**PROBLEM TO SOLVE:**
Give the listing again word for word. Leave every image out.

**MATERIAL SHOWN:**
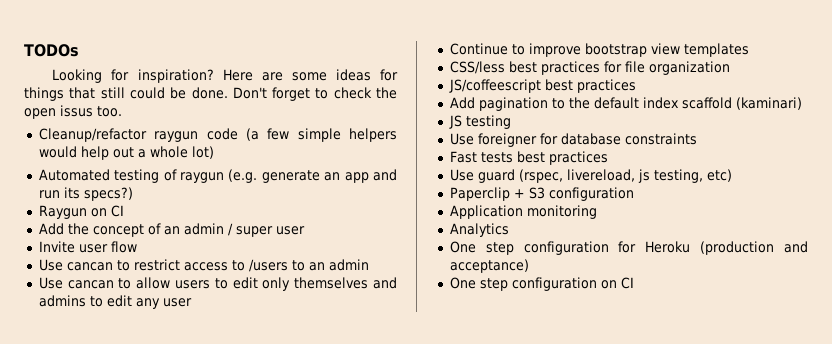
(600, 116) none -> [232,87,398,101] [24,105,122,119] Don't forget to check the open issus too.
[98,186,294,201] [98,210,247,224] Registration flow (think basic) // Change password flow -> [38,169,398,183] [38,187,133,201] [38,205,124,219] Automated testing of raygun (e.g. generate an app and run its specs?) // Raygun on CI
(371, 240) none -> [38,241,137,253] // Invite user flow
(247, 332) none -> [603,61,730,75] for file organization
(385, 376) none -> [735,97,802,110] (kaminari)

**RESPONSE FOR THIS EXERCISE:**
(600, 116) none -> [232,87,398,101] [24,105,122,119] Don't forget to check the open issus too.
[98,186,294,201] [98,210,247,224] Registration flow (think basic) // Change password flow -> [38,169,398,183] [38,187,133,201] [38,205,124,219] Automated testing of raygun (e.g. generate an app and run its specs?) // Raygun on CI
(371, 240) none -> [38,241,137,253] // Invite user flow
(247, 332) none -> [603,61,730,75] for file organization
(385, 376) none -> [735,97,802,110] (kaminari)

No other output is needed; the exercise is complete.